Folha de S. Paulo


Rochas do parque nacional de Sete Cidades exercitam a imaginação

As lentes dos óculos estão embaçadas, a visão embaralhada, a camisa lavada de suor. O sol quente anuncia: faz mais de 40°C. Até onde a vista alcança, a paisagem é composta de rochas.

Habituado ao calor constante, o guia, de olhos bem treinados, vê muito mais que a aspereza das pedras: "Olhe! Percebe os desenhos que formam cascos de tartaruga? Repare no bico de uma águia! Você se deu conta de que parece um casal se beijando?".
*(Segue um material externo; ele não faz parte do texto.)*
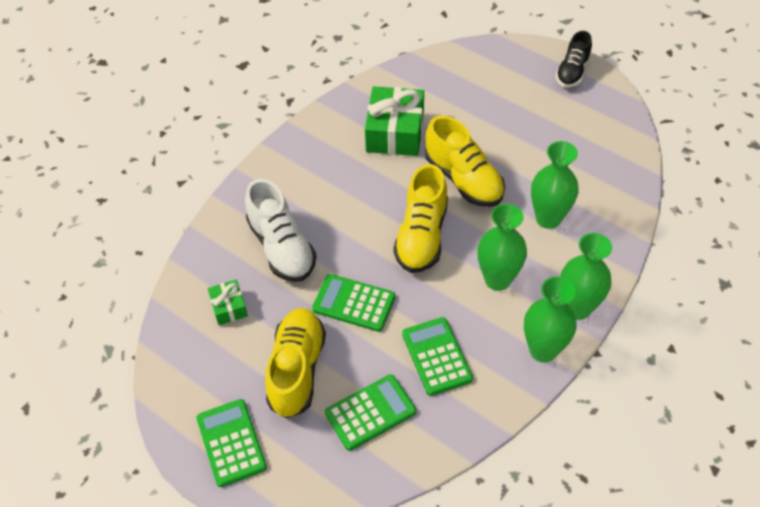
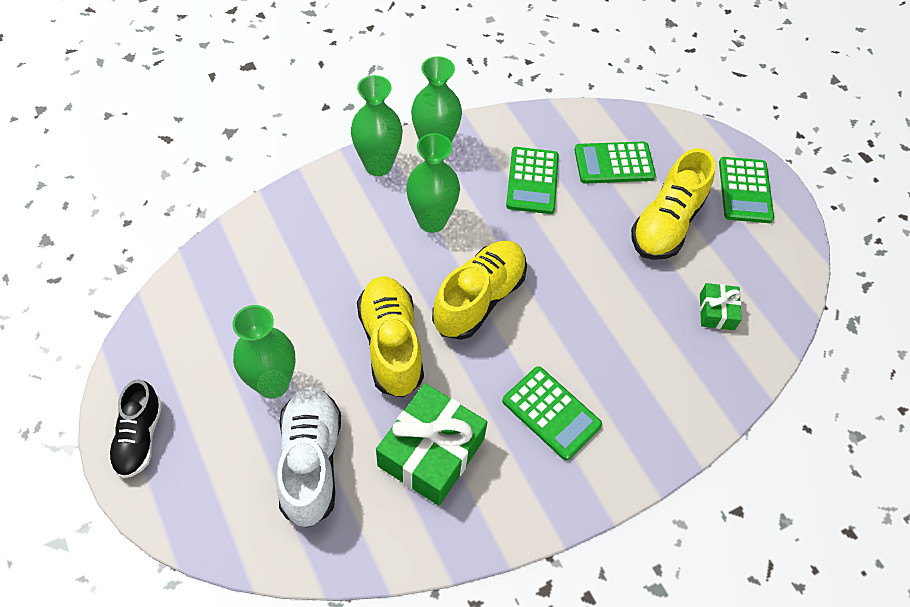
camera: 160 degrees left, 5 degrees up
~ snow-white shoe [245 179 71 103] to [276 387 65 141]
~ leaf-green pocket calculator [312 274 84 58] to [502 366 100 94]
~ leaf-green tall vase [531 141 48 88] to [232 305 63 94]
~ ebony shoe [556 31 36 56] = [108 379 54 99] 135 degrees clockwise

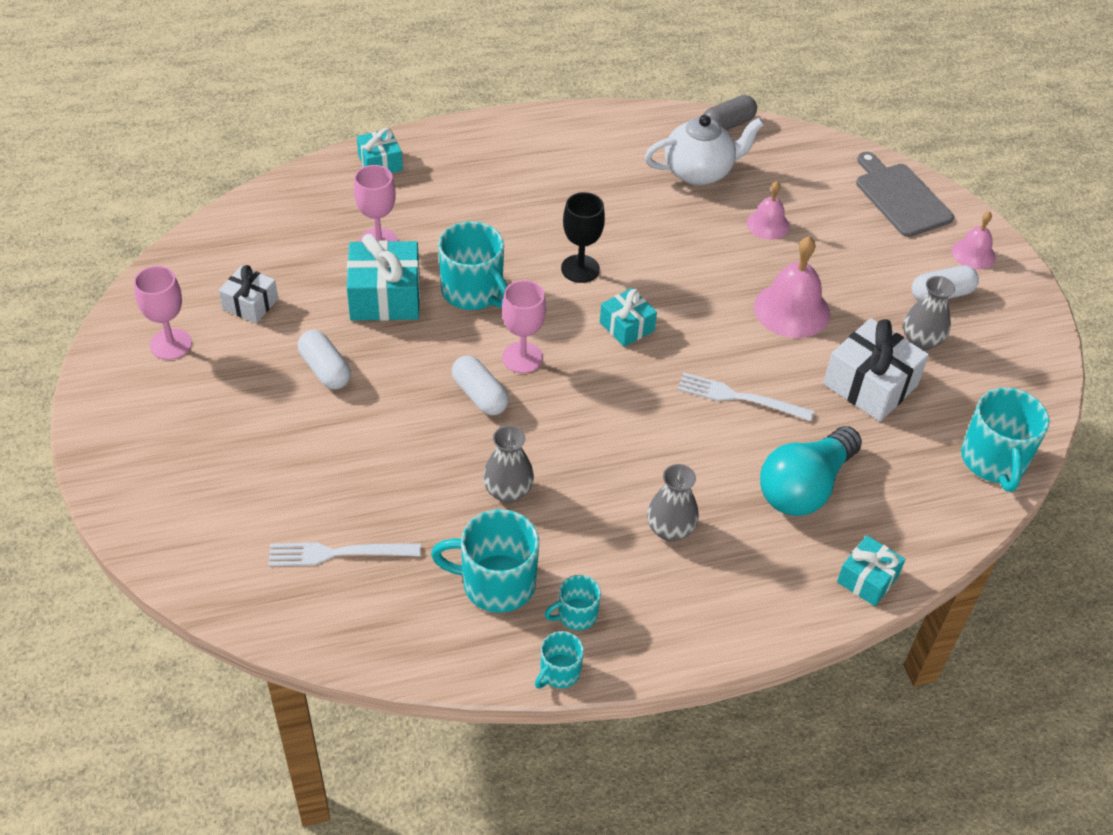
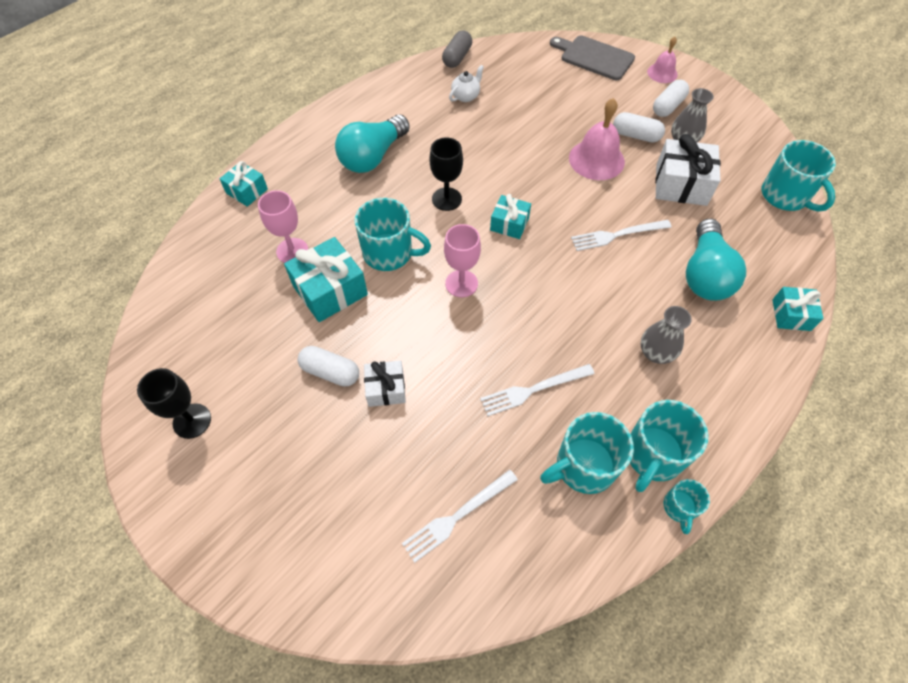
camera: 30 degrees left, 10 degrees up
- rose-pink school bell [747 181 43 59]
+ teal bulb [335 114 75 59]
~ snow-white wrapped gift [219 265 59 58] to [364 360 42 47]
~ snow-white capsule [452 355 57 60] to [613 112 52 31]
~ gray tall vase [483 425 51 78] to snow-white dinner fork [480 364 115 52]
~ rose-pink chalice [134 266 58 94] to ebony chalice [137 368 74 71]
~ teal coffee mug [544 575 57 55] = [630 400 79 92] x1.87
~ snow-white tea pot [644 115 120 71] = [449 65 35 37] x0.55

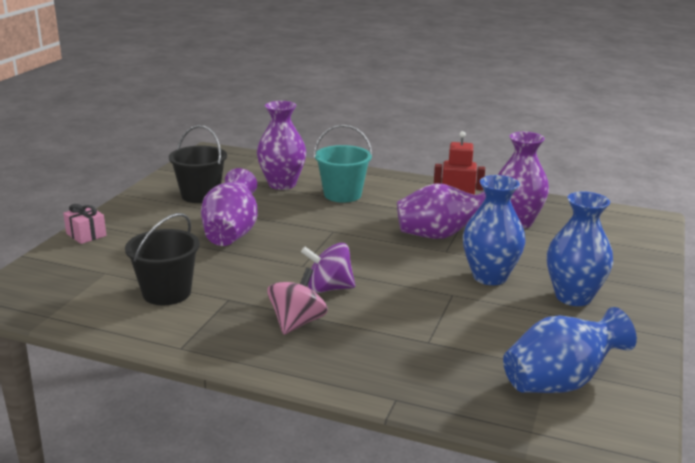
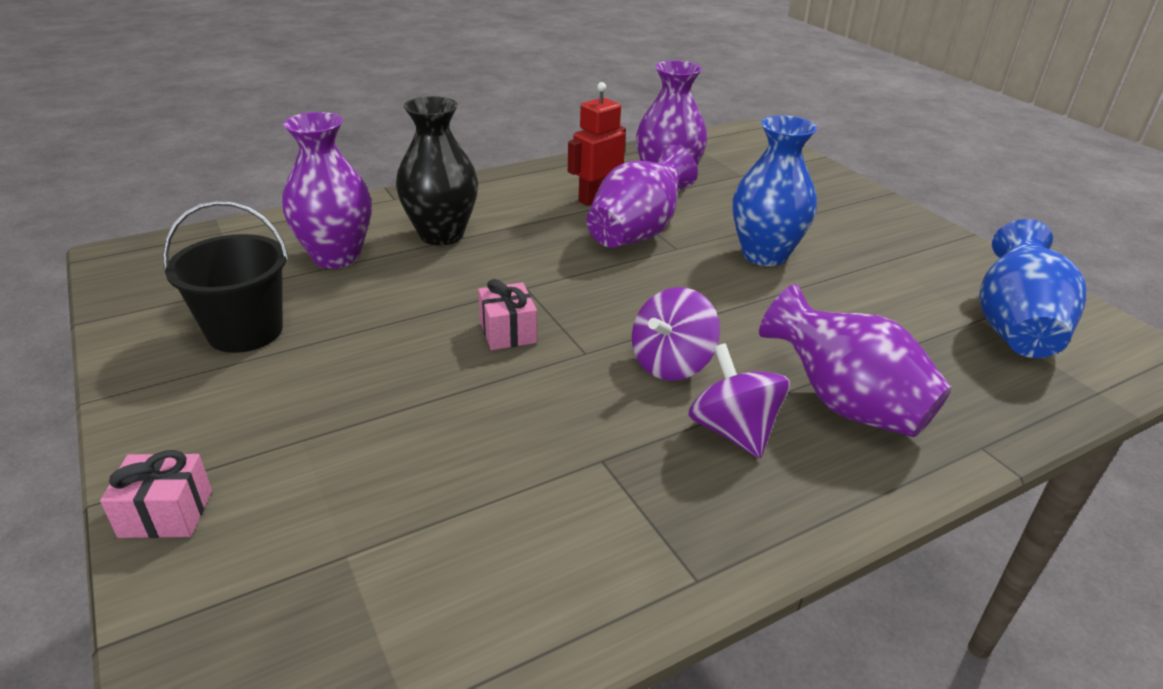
camera: 50 degrees left, 10 degrees up
- ebony pail [125 213 75 92]
- royal blue tall vase [547 192 66 114]
+ rose-pink wrapped gift [478 279 59 71]
~ purple tall vase [201 168 57 78] to [759 284 193 153]
~ teal pail [314 125 59 78] to ebony tall vase [396 96 82 150]
~ rose-pink toy top [267 268 61 67] to purple toy top [688 343 102 115]

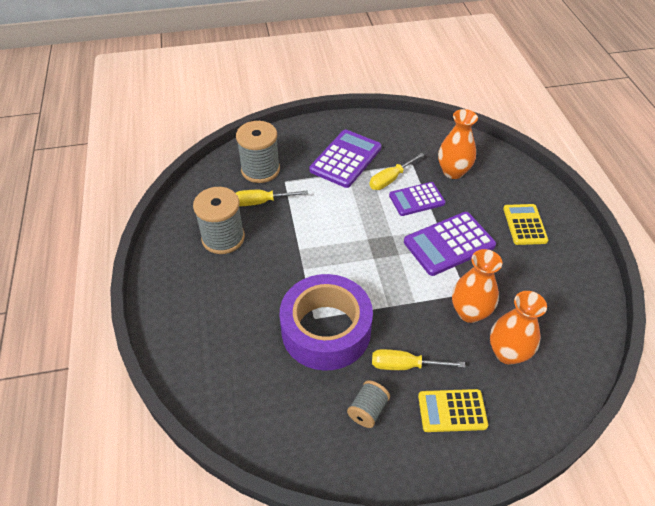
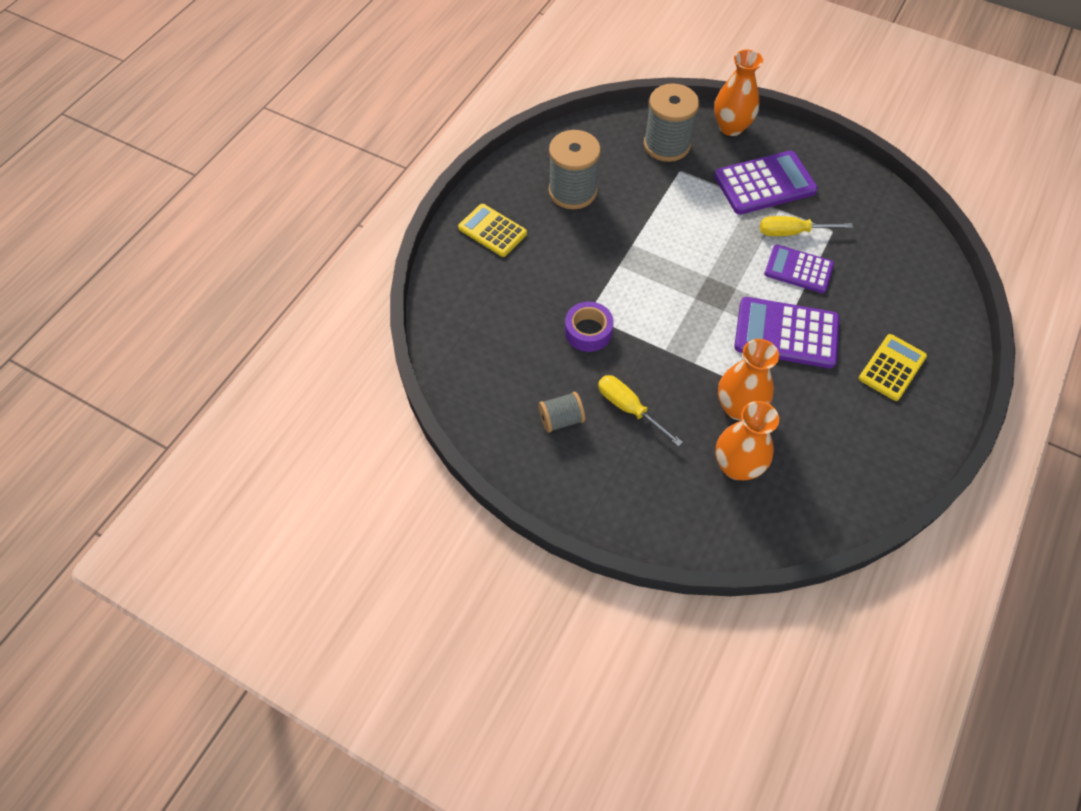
camera: 40 degrees right, 10 degrees up
- golden hand screwdriver [236 190 72 16]
~ golden pocket calculator [418 389 70 43] to [458 204 69 53]
~ orange-coloured tall vase [438 109 40 70] to [714 50 49 86]
~ purple tape [280 274 93 97] = [565 302 49 50] x0.48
Especialista nesse jogo de procurar formas inusitadas, instigado por incomum curiosidade, Osiel de Araújo Monteiro ganhou o apelido de Curiólogo. Seus 39 anos de vida vêm sendo dedicados a explorar o parque nacional de Sete Cidades, área de transição entre a caatinga e o cerrado que se esparrama na região nordeste do Piauí.

O nome do parque faz referência aos sete grupos de formações rochosas, apelidados de "cidades", esculpidas ao longo dos últimos 200 milhões de anos pela ação do vento, da chuva e do calor.

"As pedras falam. Como toda a natureza, elas só precisam de um intérprete atencioso para entendê-las", diz.

Sem perceber, faz poesia. Conta que, quando criança, era ninado pela avó, que o fazia dormir ouvindo histórias dos sete reinos de pedra.

Orientado pelo olhar dele, o visitante entra na brincadeira e não demora a enxergar nas pedras esculturas de animais, figuras humanas e o que mais a imaginação permitir: estão lá o busto de dom Pedro 1º, um cavalo-marinho, um elefante, um cachorro, o mapa do Brasil e até mesmo uma boa quantidade de falos.

Outro atrativo especial do lugar são as pinturas rupestres (das quais cerca de 1.500 estão catalogadas). Datadas de mais de 6.000 anos, são estudadas por arqueólogos de vários países. Em uma delas, o controverso escritor suíço Erich von Däniken, autor de "Eram os Deuses Astronautas?", teria enxergado a estrutura helicoidal do DNA.

De dezembro a julho, com as chuvas, aumenta o volume da queda da cachoeira do Riachão, formam-se as piscinas naturais, e a vegetação fica ainda mais verde.

De carro, o passeio dura quatro horas, um percurso de aproximadamente 15 quilômetros. Há quem encare a trilha a pé ou de bicicleta.

Independentemente da escolha, a companhia de um guia é indispensável.

Os passeios organizados por esses profissionais custam de R$ 40 a R$ 80. As excursões com dez integrantes, que duram de duas a três horas, têm preços que variam de R$ 5 a R$ 10 por pessoa, dependendo do roteiro.

GRITA, QUE EU TE ESCUTO

Localizado a cerca de 200 quilômetros de Teresina, o parque de Sete Cidades foi criado em 1961, com o objetivo de preservar ecossistemas naturais de relevância ecológica e beleza cênica.

Além de pesquisas científicas e atividades de educação ambiental, a área também é destinada ao turismo ecológico e à recreação em contato com a natureza.

Ocupa uma área de 62 quilômetros quadrados (mais de 6.000 campos de futebol). Desse total, menos da metade é aberta à visitação pública. A maior parte da flora encontrada ali é típica do cerrado: espécies como murici, bacuri, pequi e pau-terra. Nas manchas da caatinga, são avistados juazeiros, juremas, aroeiras e cactos, como o xique-xique e a coroa-de-frade.

O visitante pode ter a chance de assistir à revoada de bandos de papagaios. Suçuarana, veado-mateiro, tatu, mocó, paca, tamanduá-mirim, cutias e répteis também podem dar o ar da graça.

É comum falcões tropicais e gaviões se manterem à espreita no caminho, bem lá no alto das rochas.

Três cidades servem de base para o turista: Piripiri, Brasileira e Piracuruca. Seja qual for a escolha, vale esticar até a simpática Pedro 2º, distante cerca de 40 quilômetros do parque.

Existe um mirante instalado no morro do Gritador, que, a 720 metros acima do nível do mar, possibilita uma vista panorâmica da vegetação nativa e dos imensos paredões de rocha.

O morro recebeu esse nome por causa do eco produzido no local. Antigamente, segundo a lenda difundida pelos moradores, as comunidades que moravam em cima e embaixo do morro se comunicavam "na base do grito".

A paisagem inspira Curiólogo: "Quem me dera, em vez de morrer, virar pedra. Havia de ser uma bem grande, como aquela", disse o guia, apontando para a montanha.